Question

Let a₁=a₂=1, a₃= 2 and a_n=a_n-1+a_n-2 for n>= 3. If the given sequence is a Fibonacci sequence, then prove using induction that :-
a₁+a₂+......+a_n= a_n+2 -1

Answer 1

The Fibonacci numbers are 0, 1, 1, 2, 3, 5, 8, 13, ...(add the last two numbers to get the next).

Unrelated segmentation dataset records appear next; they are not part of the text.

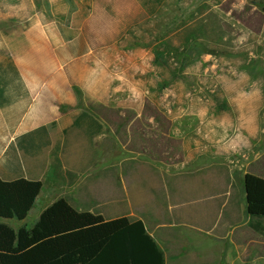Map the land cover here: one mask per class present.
Returning a JSON list of instances; mask_svg holds the SVG:
<instances>
[{
	"label": "rangeland",
	"instance_id": "obj_1",
	"mask_svg": "<svg viewBox=\"0 0 264 264\" xmlns=\"http://www.w3.org/2000/svg\"><path fill=\"white\" fill-rule=\"evenodd\" d=\"M91 1L0 0V162L18 172L0 176L42 184L25 221H3L15 231L60 199L111 217L119 175L153 185L173 142L221 141L227 70L248 81L262 71L264 0Z\"/></svg>",
	"mask_w": 264,
	"mask_h": 264
},
{
	"label": "crops",
	"instance_id": "obj_2",
	"mask_svg": "<svg viewBox=\"0 0 264 264\" xmlns=\"http://www.w3.org/2000/svg\"><path fill=\"white\" fill-rule=\"evenodd\" d=\"M25 1L32 6L38 3ZM44 2L59 4L58 0ZM11 3L23 5L22 0H11ZM89 5L95 6L97 2L92 0ZM143 15L145 21H150L148 14ZM240 16H246L247 20L253 17L251 14ZM254 20L251 23L255 24ZM254 30L244 38L249 45L246 52L257 45ZM245 65L257 71V63ZM227 75L229 78L222 84V97L231 104L226 111L228 119L221 127V141L213 144L211 136L201 150L198 146L193 148V144L173 142L172 155L166 148L157 162L153 185L149 184L148 175H119L117 188L124 195L116 192L115 196L108 197L111 217L92 212L107 220L125 217L141 222L161 254L163 264H264V236L249 226L244 191L245 176L264 180V124L260 120L264 64L262 71L252 74L255 78L249 81L237 73L235 79L228 70ZM230 118L237 119L235 126ZM211 126L212 123L205 126L207 131ZM0 173L18 172L12 163L0 162ZM104 205L105 200L99 199L97 206Z\"/></svg>",
	"mask_w": 264,
	"mask_h": 264
},
{
	"label": "trees",
	"instance_id": "obj_3",
	"mask_svg": "<svg viewBox=\"0 0 264 264\" xmlns=\"http://www.w3.org/2000/svg\"><path fill=\"white\" fill-rule=\"evenodd\" d=\"M41 190L39 181L21 174L0 176V264H163L141 222L78 212L63 199L30 229L3 223L25 221ZM244 191L249 226L264 236V180L245 176Z\"/></svg>",
	"mask_w": 264,
	"mask_h": 264
}]
</instances>
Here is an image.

They are defined recursively by the formula f1=1, f2=1, fn= fn-1 + fn-2 for n>=3.
We will derive a formula for the sum of the first n fibonacci numbers and prove it by induction.

n =	1	2	3	4	5	6	7	8	9	10
fn =	1	1	2	3	5	8	13	21	34	55
sum fn =	1	2	4	7	12	20	33	54

Notice from the table it appears that the sum of the first n terms is the (nth+2) term minus 1.



Proof by induction
Let P(n) be the statement "f1+f2+f3+...fn=f(n+2) - 1
1.) Since f1=f(1=2) - 1 = f3 - 1 = 2 - 1 = 1
P(1) is true.
2.) Suppose that p(k) is true for a positive integer k.
Then f1+f2+...+fk = f(k+2) - 1
Therefore, f1+f2+...fk+f(k+1) = f(k+2) - 1 + f(k+1)
= f(k+1 + f(k+2) - 1 = f(k+3) - 1
because f(k+1) + f(k+2) = f(k+3) by definition of Fibonacci numbers
f(k+3) = f(k+3) - 1 + f(k+3) -2. QED.